The October 7th Mastermind Is Dead. What Happens Next In Israel?

Photo: AFP

Hamas head Yahya Sinwar, the mastermind who planned and carried out the October 7th massacre in Israel last year, is no longer among the living. Word came out late last night that an Israeli drone happened to catch a masked man running into a damaged building in Rafah; after the building was destroyed by anti-tank fire, Israeli soldiers used DNA to find out they had just eliminated the man who caused so much carnage in the Middle East. In some places in Israel, news of Sinwar’s death was met with the same sense of relief and elation that greeted the death of Osama Bin Laden in America in 2011. ABC News correspondent Jordana Miller appeared on 710 WOR’s Len Berman and Michael Riedel in the Morning program to explain what Sinwar’s elimination means now for the Gaza and Israel.

“[October 7th] really will go down as really a modern-day pogrom,” Miller reminded Berman and Riedel. “The fact that he was killed was met with a lot of relief, and the question is what comes next. Will this provide the Israeli prime minister with an off-ramp to now extradite the war in the Gaza Strip? Advisers around the prime minister have consistently told us at ABC News that killing Sinwar would be a dramatic move and help end the war, so the question is, you know, what are we going to see on the ground?”

Miler then elaborated on whether Sinwar’s death could mean an end to the war in Israel and the Middle East. “We know that President Biden is already talking with the Prime Minister and Secretary of State Blinken is already talking with the mediators… and it looks like there’s going to be a push now with whoever replaces Sinwar, which will likely be a political leader in Doha. [There could be] negotiations to wrap up the war, get out the 97 hostages, the dead and living, and start a phased process of Hamas turning over their power and their weapons to anther intermediary governing body. It’s going to be challenging, it’s not going to happen overnight, but that’s the hope.”

---+---

_Required actions_
• A. In the article on Sinwar's death, how did Israeli soldiers learn whom they had killed?
• B. Please list every person named in the article on Sinwar's death.

---+---

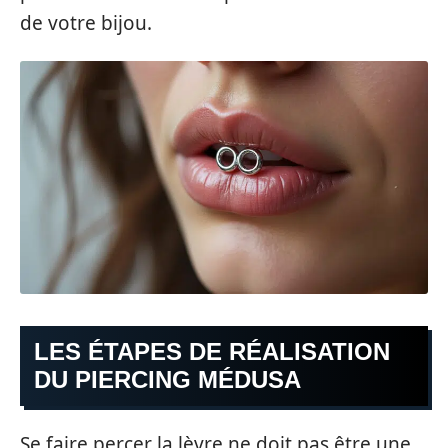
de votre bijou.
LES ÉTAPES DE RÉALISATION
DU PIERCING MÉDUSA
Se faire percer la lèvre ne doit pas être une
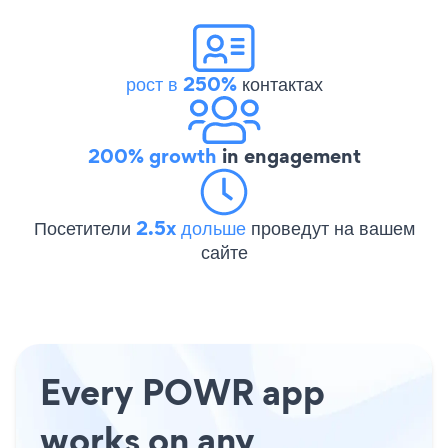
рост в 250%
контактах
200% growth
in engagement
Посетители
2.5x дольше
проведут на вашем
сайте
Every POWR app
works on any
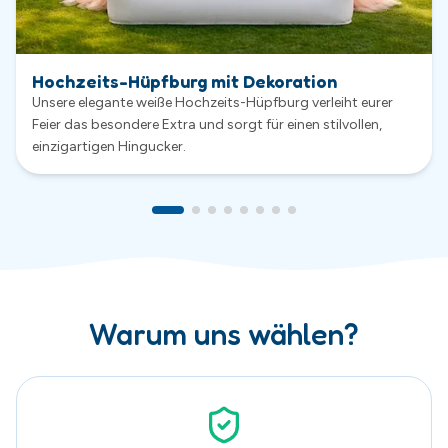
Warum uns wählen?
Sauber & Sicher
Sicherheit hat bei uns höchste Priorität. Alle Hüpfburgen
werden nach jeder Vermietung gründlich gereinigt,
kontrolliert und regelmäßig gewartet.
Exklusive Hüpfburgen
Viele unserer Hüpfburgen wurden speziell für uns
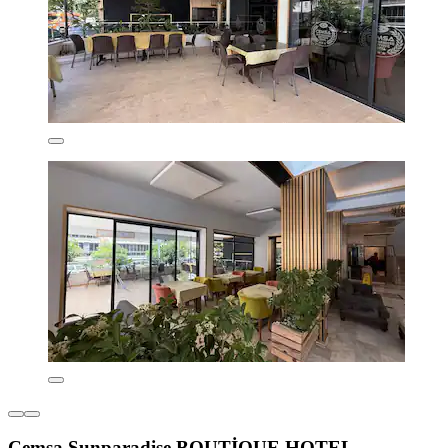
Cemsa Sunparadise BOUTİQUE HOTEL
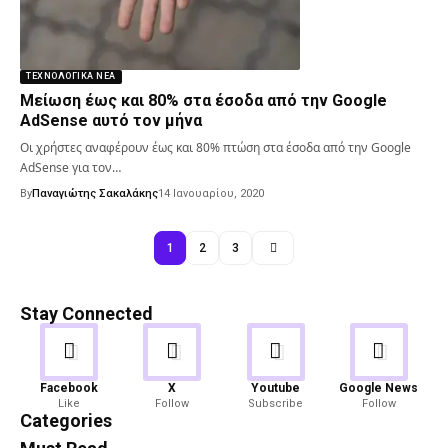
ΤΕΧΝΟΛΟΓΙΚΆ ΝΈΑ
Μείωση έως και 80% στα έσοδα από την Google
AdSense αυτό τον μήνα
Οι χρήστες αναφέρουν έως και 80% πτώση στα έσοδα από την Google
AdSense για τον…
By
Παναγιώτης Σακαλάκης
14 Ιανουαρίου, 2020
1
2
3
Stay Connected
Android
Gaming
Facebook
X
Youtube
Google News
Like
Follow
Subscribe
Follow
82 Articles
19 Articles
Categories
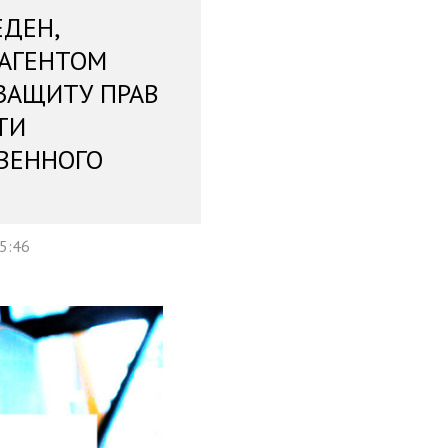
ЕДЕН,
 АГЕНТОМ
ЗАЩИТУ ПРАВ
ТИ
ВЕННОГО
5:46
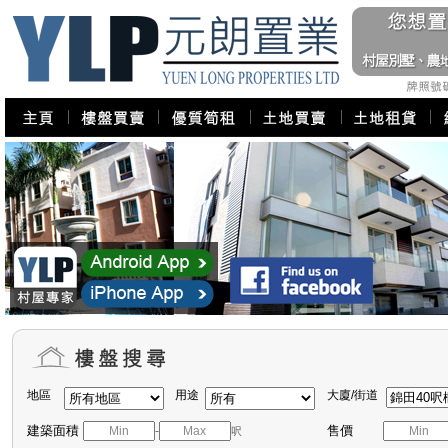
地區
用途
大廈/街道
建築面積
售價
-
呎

---+---

_Answers in order_
• A. They used DNA.

• B. Yahya Sinwar, Osama Bin Laden, Jordana Miller, Len Berman, Michael Riedel, President Biden, Secretary of State Blinken